Kuwait New Visa Rules: A possibility for government employees to transfer to a different organisation and become part of the private sector. 

July 9, 2024
Kuwait new visa rules

Based on the Kuwait new visa rules, it is apparent that the recent changes in visa policy are meant to improve the welfare of expatriates that are in the government sector in Kuwait. These changes were noted by Sheikh Fahad Al Yousuf Al Sabah, the First Deputy Prime Minister and Minister of Defence and Interior, who said that the changes allow for visa transfers from the government to the private sector. This framework fosters inter-country mobility and flexibility of workers within the legal requirements, enhancing chances for expatriates.

What is new in the new visa rules? 

Since July 14, the ability to transfer the visa to private employers in certain circumstances has also expanded for domestic workers. 
Approval from the current employer: The transfer can only occur if the original worker has permission from their current employer. 
Minimum Residency Period: This means that one or many of the employees must have worked for the current employer for at least one year. 
Transfer Fee: For the transfer of the visa, which is an electronic visa, a charge of 50 dinars (around Dh600) is collected. 
Service Charge: An extra charge of 10 dinars per year of service with the current employer must also be made. 
These conditions are meant to keep relations balanced to avoid disruptions and help retain fair labour relations in the nation. 

Outcome of the Amnesty Period 

The new visa rules came after the three-month grace period that started in March and expired in June. This amnesty made it possible for unlawful residents, who are expatriates in Kuwait, to regularise their status. It was now possible to pay the penalties, get new residency, or leave the territory of the USA without paying fines. The amnesty period was one of the general actions performed by Kuwait to regulate the number of foreigners and increase the rate of legal behaviour among them. 

Learn about the violations related to illegal housing and safety concerns. 

Parallel to the visa reforms, Kuwait has also stepped up its campaign on the evils of illegal housing. There was a disaster in which an electrical short circuit led to a fire accident that claimed 50 lives. This led to follow-up action against the squatters, particularly in Bnied Al-Gar, where expatriates, especially bachelors, were ejected from their residences. Utilities terminated the power and water in three structures, which left many without homes during mid-summer, when it was over 45 degrees Celsius. 

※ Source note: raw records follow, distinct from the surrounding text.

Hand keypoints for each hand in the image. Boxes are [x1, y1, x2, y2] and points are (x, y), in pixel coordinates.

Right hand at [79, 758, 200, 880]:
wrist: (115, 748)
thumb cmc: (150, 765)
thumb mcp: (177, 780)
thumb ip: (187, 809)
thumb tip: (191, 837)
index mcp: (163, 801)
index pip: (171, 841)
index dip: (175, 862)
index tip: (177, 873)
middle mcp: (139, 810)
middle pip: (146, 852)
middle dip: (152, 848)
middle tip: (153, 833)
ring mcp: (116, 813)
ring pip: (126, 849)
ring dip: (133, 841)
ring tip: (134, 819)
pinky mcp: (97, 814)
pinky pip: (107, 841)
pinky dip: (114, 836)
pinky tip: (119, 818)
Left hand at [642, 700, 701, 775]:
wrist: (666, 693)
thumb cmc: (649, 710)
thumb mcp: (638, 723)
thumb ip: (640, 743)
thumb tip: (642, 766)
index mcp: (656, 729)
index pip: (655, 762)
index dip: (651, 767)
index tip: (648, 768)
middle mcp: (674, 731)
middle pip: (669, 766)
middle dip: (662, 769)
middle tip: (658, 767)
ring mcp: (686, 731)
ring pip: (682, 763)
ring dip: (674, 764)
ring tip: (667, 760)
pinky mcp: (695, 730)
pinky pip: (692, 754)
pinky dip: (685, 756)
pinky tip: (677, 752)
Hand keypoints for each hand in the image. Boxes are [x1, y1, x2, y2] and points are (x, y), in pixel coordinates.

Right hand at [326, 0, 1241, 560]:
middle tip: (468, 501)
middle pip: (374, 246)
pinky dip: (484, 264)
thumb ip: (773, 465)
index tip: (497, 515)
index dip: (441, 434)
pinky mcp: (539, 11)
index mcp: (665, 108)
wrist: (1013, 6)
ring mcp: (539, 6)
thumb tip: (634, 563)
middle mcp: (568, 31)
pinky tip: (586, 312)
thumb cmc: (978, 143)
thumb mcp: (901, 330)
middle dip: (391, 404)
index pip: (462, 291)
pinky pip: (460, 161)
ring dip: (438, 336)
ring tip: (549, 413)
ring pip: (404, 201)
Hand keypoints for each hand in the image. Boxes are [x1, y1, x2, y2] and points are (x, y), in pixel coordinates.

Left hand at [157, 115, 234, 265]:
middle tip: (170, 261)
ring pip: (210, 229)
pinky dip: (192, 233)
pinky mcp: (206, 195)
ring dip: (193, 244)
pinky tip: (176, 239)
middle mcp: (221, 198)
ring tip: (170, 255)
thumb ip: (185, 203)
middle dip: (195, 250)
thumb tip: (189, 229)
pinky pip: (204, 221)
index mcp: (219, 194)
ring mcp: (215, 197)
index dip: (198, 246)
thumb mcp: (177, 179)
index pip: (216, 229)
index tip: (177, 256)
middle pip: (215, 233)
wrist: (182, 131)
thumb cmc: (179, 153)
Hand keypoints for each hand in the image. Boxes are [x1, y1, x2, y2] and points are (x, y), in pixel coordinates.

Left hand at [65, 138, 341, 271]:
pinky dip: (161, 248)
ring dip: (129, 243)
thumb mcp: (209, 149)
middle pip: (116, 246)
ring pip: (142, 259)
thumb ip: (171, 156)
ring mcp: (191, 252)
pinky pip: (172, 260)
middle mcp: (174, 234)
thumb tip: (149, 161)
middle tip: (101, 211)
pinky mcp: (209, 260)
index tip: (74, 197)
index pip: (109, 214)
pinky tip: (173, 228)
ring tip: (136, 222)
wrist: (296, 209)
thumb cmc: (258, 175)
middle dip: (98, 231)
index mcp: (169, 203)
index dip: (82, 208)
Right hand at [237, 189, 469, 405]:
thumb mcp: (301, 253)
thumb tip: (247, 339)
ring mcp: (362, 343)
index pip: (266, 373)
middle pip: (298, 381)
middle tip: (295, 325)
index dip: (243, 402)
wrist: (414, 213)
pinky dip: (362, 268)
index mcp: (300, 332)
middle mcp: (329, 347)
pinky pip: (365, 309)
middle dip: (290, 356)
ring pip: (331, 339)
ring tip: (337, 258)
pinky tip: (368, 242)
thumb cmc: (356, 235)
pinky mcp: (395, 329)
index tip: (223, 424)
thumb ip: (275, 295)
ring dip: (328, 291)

Advantages of the New Visa Policy 

The introduction of new visa rules presents several benefits:
Enhanced Labour Mobility: With more competition, expatriates can look for job openings in the private sector, thus improving the markets for employment. 
Legal Compliance: The measures also increase the legal framework around the transfer of visas in a way that minimises the possibilities of abuse and unlawful work. 
Economic Growth: Therefore, if Kuwait allows the mobility of skilled labour into the private sector, this helps to improve the nation’s economy and development. 

Challenges and Considerations 

 While the new visa rules offer numerous advantages, there are challenges and considerations to address: 
Employer Consent: This may present a challenge to some workers when trying to seek approval from their current employer. 
Financial Burden: The transfer fee and service charges might prove to be prohibitive for the workers, especially those in the lower income earners’ bracket. 
Housing Issues: The battle against the blackshedders brings to mind the scarceness of decent and cheap accommodation, especially for expatriates. 


Kuwait’s new visa rules are quite liberal in nature, which would go a long way towards enhancing labour flexibility and legalism in Kuwait. In order to achieve a more flexible labour market, the Kuwaiti government managed to give civil employees the opportunity to transfer their visas to private companies. However, the challenges that come with these reforms must be seriously tackled to avoid robbing the intended beneficiaries.